Police Beat: Dead garden gnomes, a church break-in, and a broken family
Editor’s note: Compiled from reports to Tacoma police and the Pierce County Sheriff’s Department.
Nov. 12: The garden gnomes gave their lives — casualties of a quasi-religious war.
The dispatch call reported a neighbor disturbance. Two Tacoma officers drove to the 4600 block of East F Street and spoke to a man who told an odd story.
The man, 53, said he heard pounding and kicking at the front door and saw a woman, his neighbor, knock a flower planter off the front porch. The woman then picked up two garden gnomes from the front walkway and hurled them into the street, where they shattered.
The man told the woman to stop. She answered with profanity and a sexual slur and told the man to call police before walking back to her house.
Officers wondered whether they were dealing with a hate crime. The man didn’t think so. The slur made no sense to him; he said he wasn’t gay.
Officers spoke to the woman, 36. She said she destroyed the garden gnomes because the man had kicked a Christian figurine in her front yard.
Officers looked at the figurine. They saw no damage. Was she sure the man had kicked it?
The woman rambled. She said she didn’t actually see the kicking. Then she said she did. She talked about the neighbor, and wove a tale of persecution.
She said the man was in a relationship with another neighbor, and they constantly showed her images depicting homosexuality. They hated her because she was a Christian, she said.
Officers thought the woman sounded erratic and agitated, perhaps ready to act out again. They arrested her and booked her into the Pierce County Jail on suspicion of malicious mischief.
Nov. 11: The man sought sanctuary, but the church doors were locked.
The dispatch call reported a possible burglary in progress. Sheriff’s deputies drove to a church in the 6400 block of 154th Street Northwest, near Purdy, where an alarm blared.
Deputies spoke to a man who had keys. Someone was inside the church, he said. He heard the alarm, came to check, found a broken window, and called 911.
The man unlocked the door. The deputies entered and saw a man inside, wrapped under a blanket in the middle of the room. Deputies cuffed him and asked him what he was doing.
The man said he was cold and needed a place to sleep.
Was he homeless? He wouldn’t answer. He admitted throwing a brick through the window, but he wouldn’t say anything else.
Deputies booked the man into the Pierce County Jail on suspicion of second-degree burglary.
Nov. 11: The family was breaking, and the mother couldn’t stop breaking it.
The dispatch call reported domestic violence. Sheriff’s deputies drove to the 5700 block of 209th Street East in Spanaway. They spoke to a man, 51, who said his partner, 48, had stopped by to visit their children, and started drinking again.
The pattern was old. The woman had been arrested before, suspected of abusing the couple’s three children. She didn’t live at the home anymore. In spite of an active protection order, the man had allowed her to visit the children, as long as she stayed sober.
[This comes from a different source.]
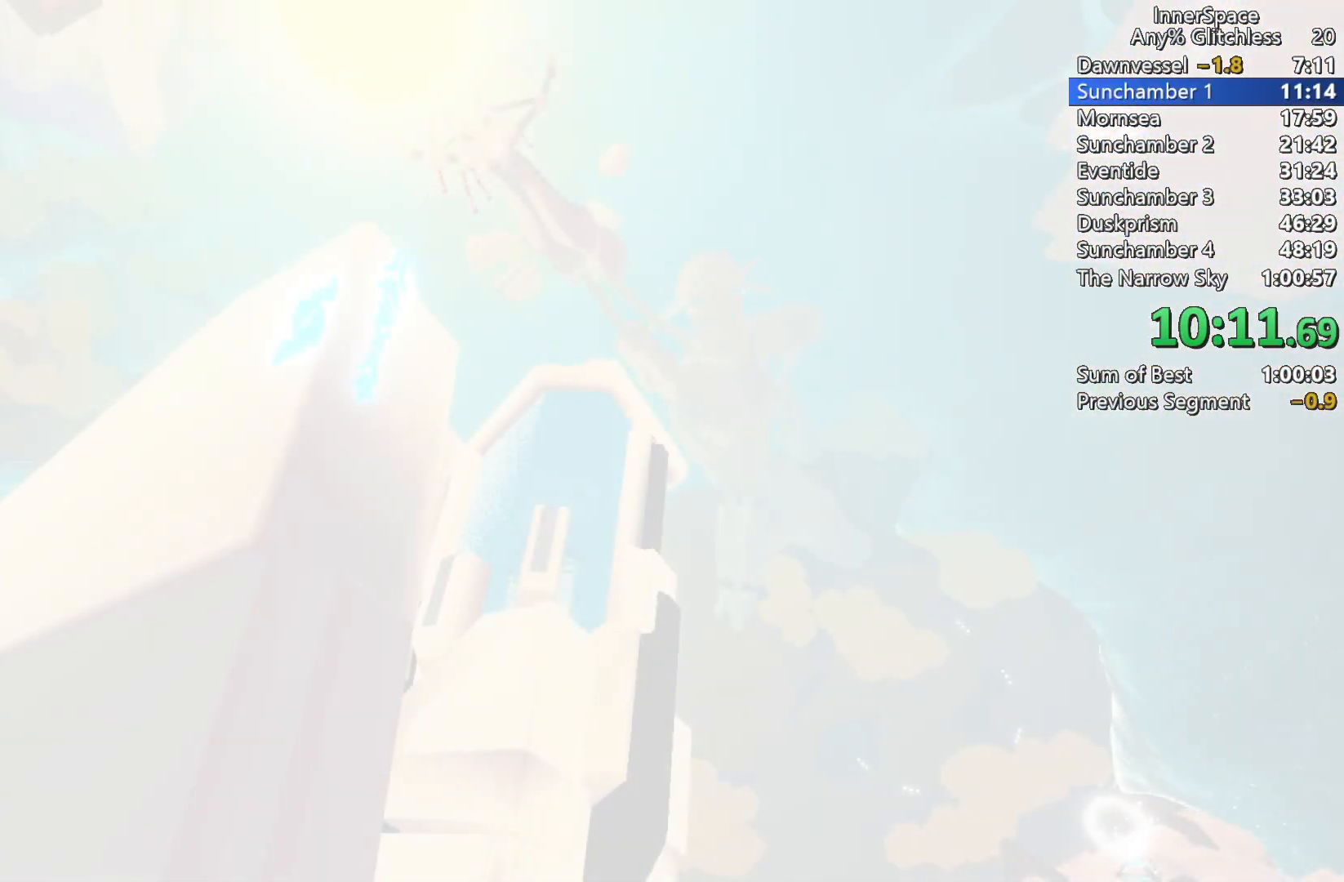
{"buttons": [], "left_stick": "center", "right_stick": "center", "events": []}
She broke the promise, the man said. They argued about it, and the woman left.
The deputies cleared the scene and told the man to call back if the disturbance continued.
He called half an hour later. The woman was back, refusing to leave, he said. The deputies returned. The woman was gone. They looked for her without success, and left again.
The man called 20 minutes later. The woman was back, pounding on his door.
The deputies hustled to the scene, arriving within three minutes. The woman had vanished again. The deputies hunted.
They heard noises in the fenced back yard. The man opened the gate for them.
The deputies shouted, identifying themselves. No one answered, but they caught a whiff of liquor in one corner of the yard.
Moments later, they spotted the woman, hiding under a trailer. They tried to pull her out. The woman fought. Eventually, she was cuffed.
Told she was under arrest, she shouted, slurring her words and cursing. She said she didn’t understand her rights. She refused to answer questions.
On the way to the Pierce County Jail, she kept yelling, saying the deputies had no right to arrest her. She banged her head against the partition of the patrol car. She slipped out of the handcuffs. The deputy stopped the car and tried to put them back on. The woman fought, to no avail. She was booked on suspicion of misdemeanor domestic violence.